I tried to rationalize it. I almost convinced myself commenting on President Donald Trump’s snub of Speaker Nancy Pelosi at the State of the Union and her tearing up his speech, his subsequent post-acquittal victory lap at the National Prayer Breakfast and afterparty at the White House, and her press conference in which she explained how she shredded his speech because he shredded the truth, would not really be about the impeachment.
(And really, folks, have you ever?)
But I could not make that argument with a clear conscience. By the time the State of the Union started, on the eve of the vote for which the outcome was already known, things had reached a boiling point. The events I just described were all an outgrowth of the mounting tensions that had been building up over the past few months.
But there I go again. A promise is a promise, and I’m done.
Thanks to those of you who took time to send an email to tell me what you were thinking. It’s always heartening to know what hits a nerve. I’ll try to address equally riveting topics in the coming weeks.
To get that started, have you noticed some of the commercials for medications for men?
There seems to be a cottage industry centered around what are loosely called male health products.
My goodness, if my mother were still alive, she would be having none of it.
I remember when I was a teenager, there was a Major League Baseball player who had to sit out an important post-season game because of a bad case of hemorrhoids. My mother went on and on, lamenting how nothing was sacred anymore and how that poor man should not have had to endure such a delicate subject concerning his body being discussed by sports commentators on national television, with detailed diagrams illustrating his “system,” no less.
As a nod toward her strong feelings about heretofore private matters, I’m not even going to mention the ailments, especially one, these medical providers are wanting to help men with.

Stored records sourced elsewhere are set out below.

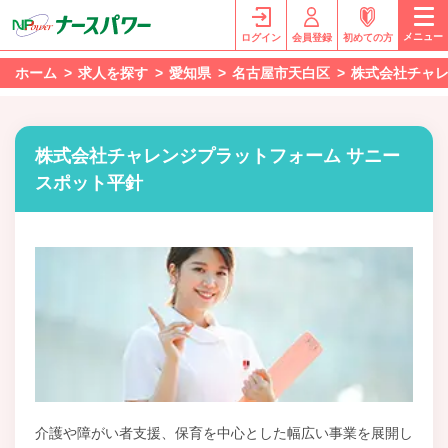
メニュー
ログイン
会員登録
初めての方
ホーム
求人を探す
愛知県
名古屋市天白区
株式会社チャレ
株式会社チャレンジプラットフォーム サニー
スポット平針
介護や障がい者支援、保育を中心とした幅広い事業を展開し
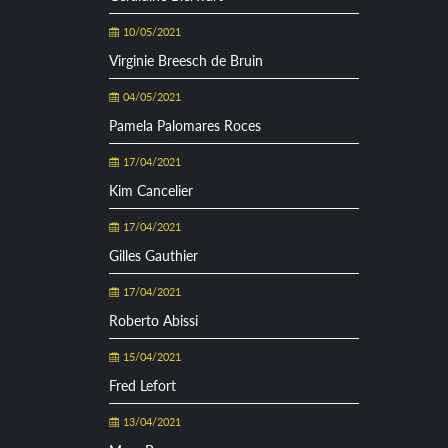
10/05/2021
Virginie Breesch de Bruin
04/05/2021
Pamela Palomares Roces
17/04/2021
Kim Cancelier
17/04/2021
Gilles Gauthier
17/04/2021
Roberto Abissi
15/04/2021
Fred Lefort
13/04/2021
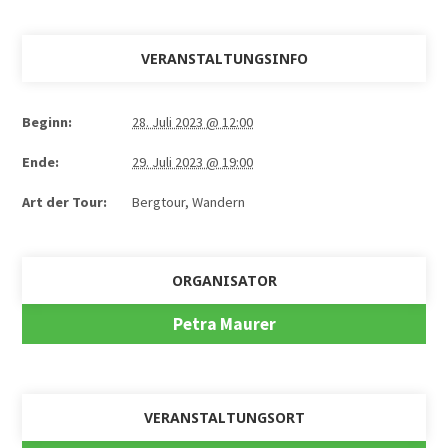
VERANSTALTUNGSINFO
Beginn:
28. Juli 2023 @ 12:00
Ende:
29. Juli 2023 @ 19:00
Art der Tour:
Bergtour, Wandern
ORGANISATOR
Petra Maurer
VERANSTALTUNGSORT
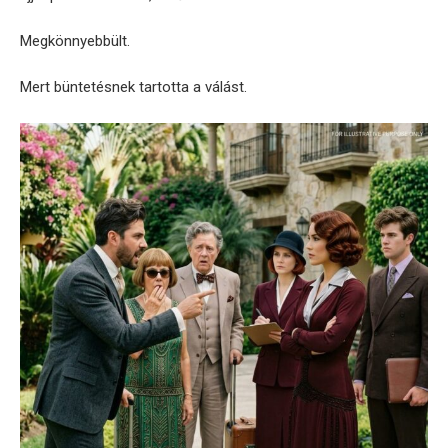
Megkönnyebbült.
Mert büntetésnek tartotta a válást.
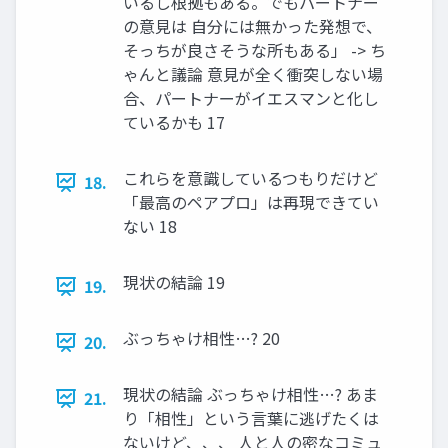
いるし根拠もある。でもパートナー
の意見は 自分には無かった発想で、
そっちが良さそうな所もある」 -> ち
ゃんと議論 意見が全く衝突しない場
合、パートナーがイエスマンと化し
ているかも 17
これらを意識しているつもりだけど
18.
「最高のペアプロ」は再現できてい
ない 18
現状の結論 19
19.
ぶっちゃけ相性…? 20
20.
現状の結論 ぶっちゃけ相性…? あま
21.
り「相性」という言葉に逃げたくは
ないけど、、、 人と人の密なコミュ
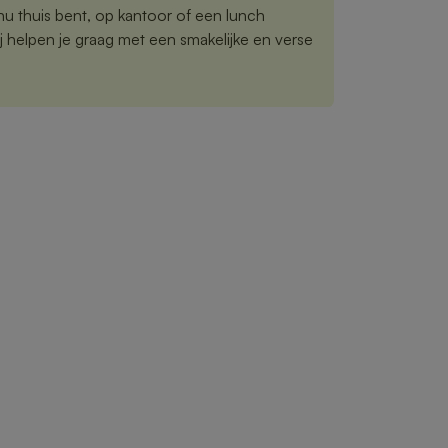
nu thuis bent, op kantoor of een lunch
j helpen je graag met een smakelijke en verse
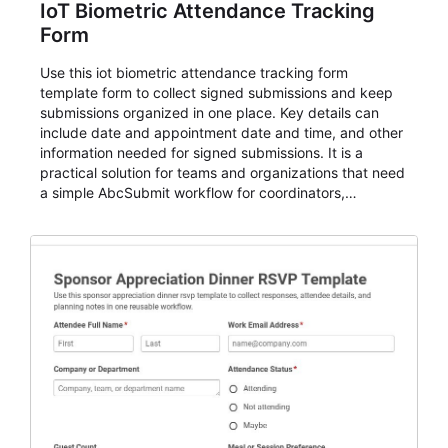
IoT Biometric Attendance Tracking
Form
Use this iot biometric attendance tracking form
template form to collect signed submissions and keep
submissions organized in one place. Key details can
include date and appointment date and time, and other
information needed for signed submissions. It is a
practical solution for teams and organizations that need
a simple AbcSubmit workflow for coordinators,
organizers, and staff.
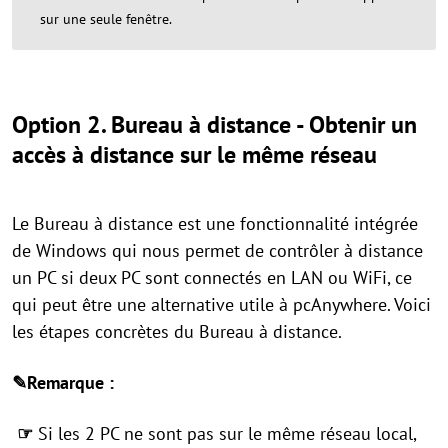
sur une seule fenêtre.
Option 2. Bureau à distance - Obtenir un
accès à distance sur le même réseau
Le Bureau à distance est une fonctionnalité intégrée
de Windows qui nous permet de contrôler à distance
un PC si deux PC sont connectés en LAN ou WiFi, ce
qui peut être une alternative utile à pcAnywhere. Voici
les étapes concrètes du Bureau à distance.
✎Remarque :
☞
Si les 2 PC ne sont pas sur le même réseau local,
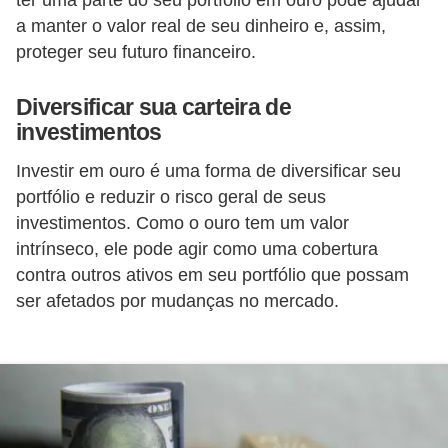
ter uma parte do seu portfólio em ouro pode ajudar
õ
a manter o valor real de seu dinheiro e, assim,
proteger seu futuro financeiro.
e
s
Diversificar sua carteira de
f
investimentos
i
Investir em ouro é uma forma de diversificar seu
n
portfólio e reduzir o risco geral de seus
a
investimentos. Como o ouro tem um valor
n
intrínseco, ele pode agir como uma cobertura
c
contra outros ativos em seu portfólio que possam
e
ser afetados por mudanças no mercado.
i
r
a
s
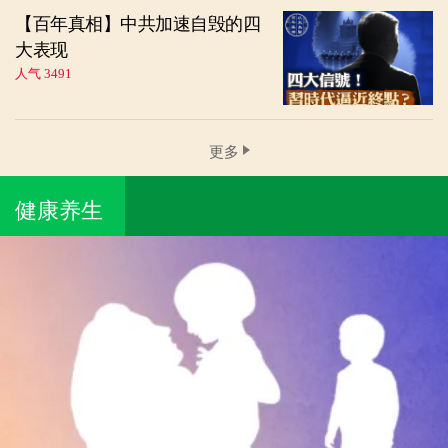
【百年真相】中共加速自毁的四
大表现
人气 3491
更多
健康养生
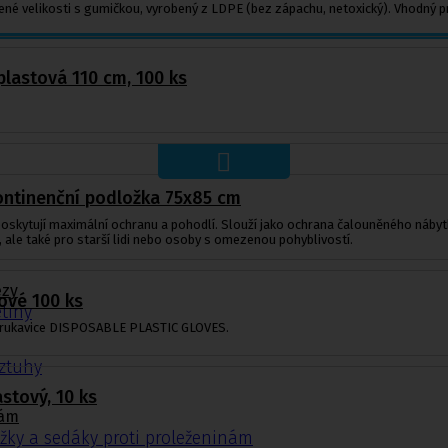
né velikosti s gumičkou, vyrobený z LDPE (bez zápachu, netoxický). Vhodný pr
lastová 110 cm, 100 ks
kontinenční podložka 75x85 cm
skytují maximální ochranu a pohodlí. Slouží jako ochrana čalouněného nábytku,
í, ale také pro starší lidi nebo osoby s omezenou pohyblivostí.
ézy
ové 100 ks
tiny
 rukavice DISPOSABLE PLASTIC GLOVES.
ýztuhy
astový, 10 ks
nám
žky a sedáky proti proleženinám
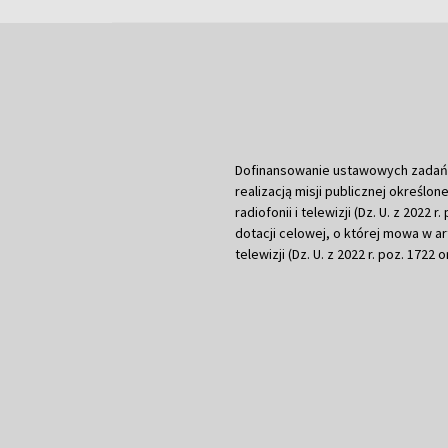
Dofinansowanie ustawowych zadań Tel
realizacją misji publicznej określone
radiofonii i telewizji (Dz. U. z 2022 
dotacji celowej, o której mowa w art.
telewizji (Dz. U. z 2022 r. poz. 1722 o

One of the companies has taken center stage in the past few months. If you have been tuned in to a sporting event, you might know the one I’m talking about. They even sponsored a basketball tournament a couple of months ago.

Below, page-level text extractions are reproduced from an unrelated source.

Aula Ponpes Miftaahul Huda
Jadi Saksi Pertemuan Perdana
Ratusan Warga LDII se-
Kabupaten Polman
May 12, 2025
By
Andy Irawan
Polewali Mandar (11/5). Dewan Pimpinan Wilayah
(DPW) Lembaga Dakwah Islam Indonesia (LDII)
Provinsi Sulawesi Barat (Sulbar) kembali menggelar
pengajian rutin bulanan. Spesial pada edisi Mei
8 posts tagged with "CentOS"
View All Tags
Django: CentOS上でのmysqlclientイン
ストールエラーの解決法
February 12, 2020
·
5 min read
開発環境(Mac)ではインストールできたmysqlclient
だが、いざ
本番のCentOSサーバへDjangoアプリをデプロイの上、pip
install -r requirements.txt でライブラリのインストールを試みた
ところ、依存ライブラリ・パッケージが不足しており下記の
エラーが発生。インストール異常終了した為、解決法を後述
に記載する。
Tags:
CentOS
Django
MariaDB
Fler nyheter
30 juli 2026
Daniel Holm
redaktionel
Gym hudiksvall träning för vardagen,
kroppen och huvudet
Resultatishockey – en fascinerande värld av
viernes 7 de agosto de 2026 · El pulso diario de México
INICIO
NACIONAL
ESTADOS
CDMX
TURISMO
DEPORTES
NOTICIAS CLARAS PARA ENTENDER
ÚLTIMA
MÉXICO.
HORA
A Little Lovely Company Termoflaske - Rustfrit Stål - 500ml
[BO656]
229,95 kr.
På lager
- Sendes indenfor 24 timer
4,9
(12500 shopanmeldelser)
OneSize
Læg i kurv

It’s not the only company of its kind, but it’s the one that seems to be most prominent these days. It’s touted as a “digital health clinic for men.”
What’s particularly interesting about this one is the young man who appears in one of their ads. He’s a millennial type, I’m thinking 30-ish. He introduces his dad, who is a physician with a gray ponytail who looks like he was very likely at Woodstock.
(I’m not saying that means anything. I’m just setting it up for you if you haven’t seen it).
Apparently Millennial Guy, who has the good fortune to have a doctor for a father, went to Dad with a sensitive issue. Dad was glad to assist.
It went so well that the two of them made a business out of it.
Millennial Guy is obviously not embarrassed talking about it since he’s appearing on a commercial airing to millions, but he’s concerned you might be. So he’s here to help.
Rather than having to go to a doc in person and talk about an embarrassing subject, and then pick up a prescription from a neighborhood pharmacist who would now know your business, you can do it all online.
With the privacy of your computer or your smartphone, you describe your symptoms, and in a short time you’ll be chatting with a physician you don’t know. Once your diagnosis is confirmed, your meds are on the way to you in “discreet packaging,” which means even the mail deliverer won’t know what it is.
Also, since the average wait for an in-person doctor visit, according to one of their commercials, is 29.3 days, the speed of diagnosis and treatment must be a big selling point.
(That seems like a long time. I don’t know where they get their data, and I’m not here to argue about it, but I’ve never had to wait that long to get an appointment to see a doc).
Per my cursory online research, everything checks out. The company appears to be legit and they’re backed by a medical board of advisors, one of whom is a former surgeon general.
I’ll leave you to draw your own conclusions, but my mother’s voice is ringing in my head. She’s not impressed.